DESCRIPTION OF THE TASK: Reproduce every line of text from all of the records below word for word, omitting the pictures.

Transcribed page text:
● ● ● ● ●

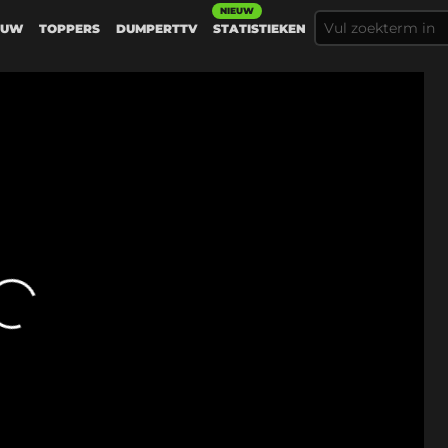
NIEUW
EUW
TOPPERS
DUMPERTTV
STATISTIEKEN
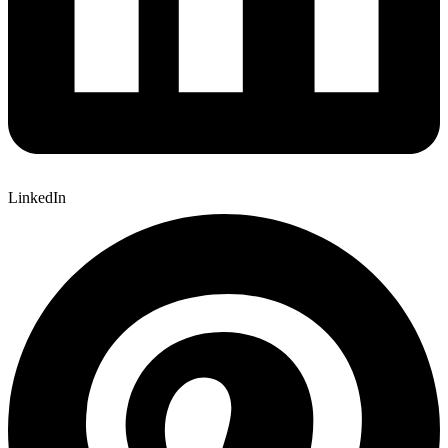
LinkedIn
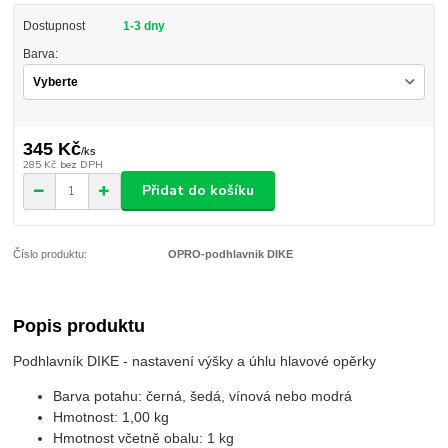
Dostupnost
1-3 dny
Barva:
345 Kč
/
ks
285 Kč
bez DPH
Přidat do košíku
Číslo produktu:
OPRO-podhlavnik DIKE
Popis produktu
Podhlavník DIKE - nastavení výšky a úhlu hlavové opěrky
Barva potahu: černá, šedá, vínová nebo modrá
Hmotnost: 1,00 kg
Hmotnost včetně obalu: 1 kg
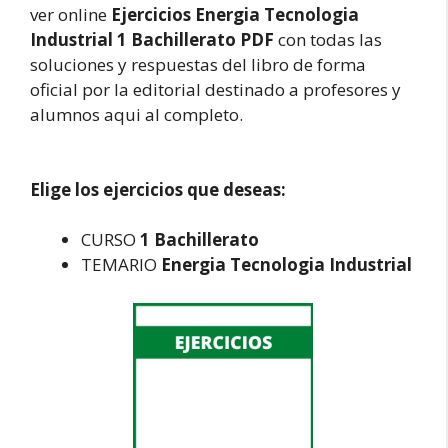
ver online
Ejercicios Energia Tecnologia
Industrial 1 Bachillerato PDF
con todas las
soluciones y respuestas del libro de forma
oficial por la editorial destinado a profesores y
alumnos aqui al completo.
Elige los ejercicios que deseas:
CURSO
1 Bachillerato
TEMARIO
Energia Tecnologia Industrial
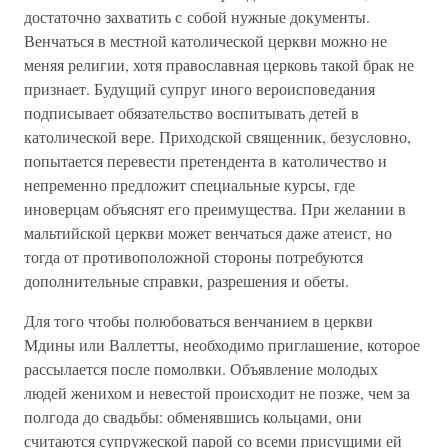
достаточно захватить с собой нужные документы.
Венчаться в местной католической церкви можно не
меняя религии, хотя православная церковь такой брак не
признает. Будущий супруг иного вероисповедания
подписывает обязательство воспитывать детей в
католической вере. Приходской священник, безусловно,
попытается перевести претендента в католичество и
непременно предложит специальные курсы, где
иноверцам объяснят его преимущества. При желании в
мальтийской церкви может венчаться даже атеист, но
тогда от противоположной стороны потребуются
дополнительные справки, разрешения и обеты.
Для того чтобы полюбоваться венчанием в церкви
Мдины или Валлетты, необходимо приглашение, которое
рассылается после помолвки. Объявление молодых
людей женихом и невестой происходит не позже, чем за
полгода до свадьбы: обменявшись кольцами, они
считаются супружеской парой со всеми присущими ей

● ● ● ● ●

EXERCISE RESPONSE:
NIEUW
EUW
TOPPERS
DUMPERTTV
STATISTIEKEN
LinkedIn
Dostupnost
1-3 dny
Barva:
345 Kč
/
ks
285 Kč
bez DPH
Přidat do košíku
Číslo produktu:
OPRO-podhlavnik DIKE
Popis produktu
Podhlavník DIKE - nastavení výšky a úhlu hlavové opěrky
Barva potahu: černá, šedá, vínová nebo modrá
Hmotnost: 1,00 kg
Hmotnost včetně obalu: 1 kg
ver online
Ejercicios Energia Tecnologia
Industrial 1 Bachillerato PDF
con todas las
soluciones y respuestas del libro de forma
oficial por la editorial destinado a profesores y
alumnos aqui al completo.
Elige los ejercicios que deseas:
CURSO
1 Bachillerato
TEMARIO
Energia Tecnologia Industrial
достаточно захватить с собой нужные документы.
Венчаться в местной католической церкви можно не
меняя религии, хотя православная церковь такой брак не
признает. Будущий супруг иного вероисповедания
подписывает обязательство воспитывать детей в
католической вере. Приходской священник, безусловно,
попытается перевести претендента в католичество и
непременно предложит специальные курсы, где
иноверцам объяснят его преимущества. При желании в
мальтийской церкви может венчаться даже атеист, но
тогда от противоположной стороны потребуются
дополнительные справки, разрешения и обеты.
Для того чтобы полюбоваться венчанием в церкви
Мдины или Валлетты, необходимо приглашение, которое
рассылается после помолвки. Объявление молодых
людей женихом и невестой происходит не позже, чем за
полгода до свадьбы: обменявшись кольцами, они
считаются супружеской парой со всеми присущими ей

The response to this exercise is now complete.